■ **Extract to read**:
:::::

Skip to content

Implement graceful shutdown to properly release resources and connections #70

@AnthonyRonning

Description

@AnthonyRonning

Problem

The application doesn't implement graceful shutdown handling, which causes:

  • Database connections remain open when the service restarts
  • In-flight requests are abruptly terminated
  • Background tasks and threads are killed without cleanup
  • Resources (sockets, file handles) are leaked
  • Requires full machine restart to properly release connections

Evidence from Investigation

  1. No signal handlers: The main.rs doesn't handle SIGTERM/SIGINT signals
  2. No shutdown coordination: The axum server starts without graceful shutdown configuration
  3. Background tasks without cleanup: AWS credential refresh, traffic forwarders, and other background tasks have no shutdown mechanism
  4. Connection pool doesn't drain: Database connections aren't closed cleanly on shutdown

Current server startup (src/main.rs:2433-2439):

let listener = tokio::net::TcpListener::bind("127.0.0.1:3000")
    .await
    .unwrap();

tracing::info!("Listening on http://localhost:3000");

Ok(axum::serve(listener, app.into_make_service()).await?)

Proposed Solution

1. Implement Graceful Shutdown Signal Handler

use tokio::signal;
use std::sync::atomic::{AtomicBool, Ordering};
use tokio::sync::broadcast;

// Add to main.rs
async fn shutdown_signal() {
    let ctrl_c = async {
        signal::ctrl_c()
            .await
            .expect("failed to install Ctrl+C handler");
    };

    #[cfg(unix)]
    let terminate = async {
        signal::unix::signal(signal::unix::SignalKind::terminate())
            .expect("failed to install signal handler")
            .recv()

:::::

■ **Provided material**:
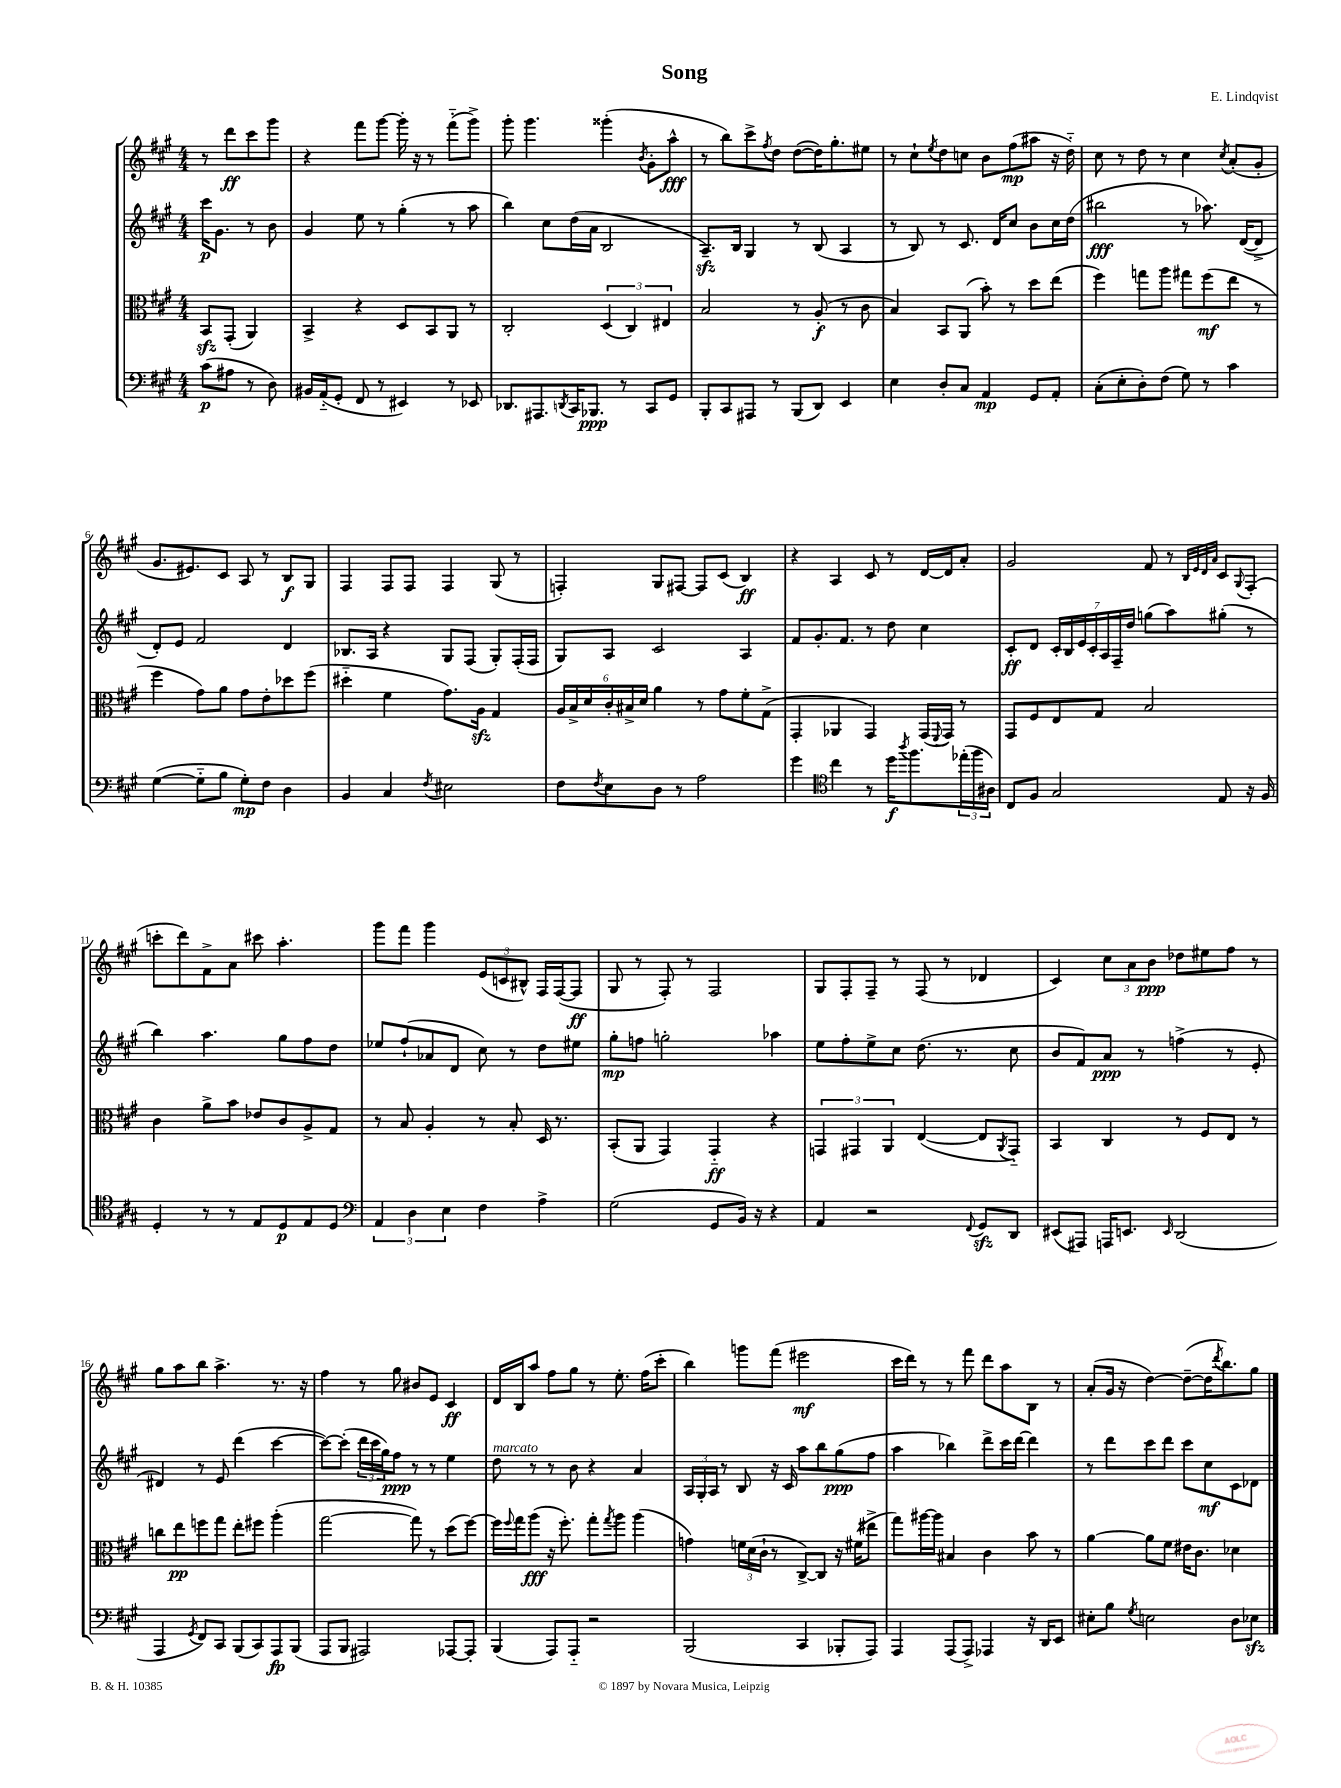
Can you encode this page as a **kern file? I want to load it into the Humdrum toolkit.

:::::

■ **Goals**:
a – Which two signals does main.rs fail to handle, according to the graceful shutdown issue?
b – List every consequence that the graceful shutdown issue attributes to the missing shutdown handling.
c – Write out the passage of the graceful shutdown issue word for word, from "Proposed Solution" up to and including "signal::ctrl_c()".
Work from the graceful shutdown issue alone, not the material.

■ **Answers to the tasks**:
a – SIGTERM and SIGINT.

b –
- Database connections remain open when the service restarts
- In-flight requests are abruptly terminated
- Background tasks and threads are killed without cleanup
- Resources (sockets, file handles) are leaked
- A full machine restart is required to properly release connections

c –
Proposed Solution

1. Implement Graceful Shutdown Signal Handler

use tokio::signal;
use std::sync::atomic::{AtomicBool, Ordering};
use tokio::sync::broadcast;

// Add to main.rs
async fn shutdown_signal() {
    let ctrl_c = async {
        signal::ctrl_c()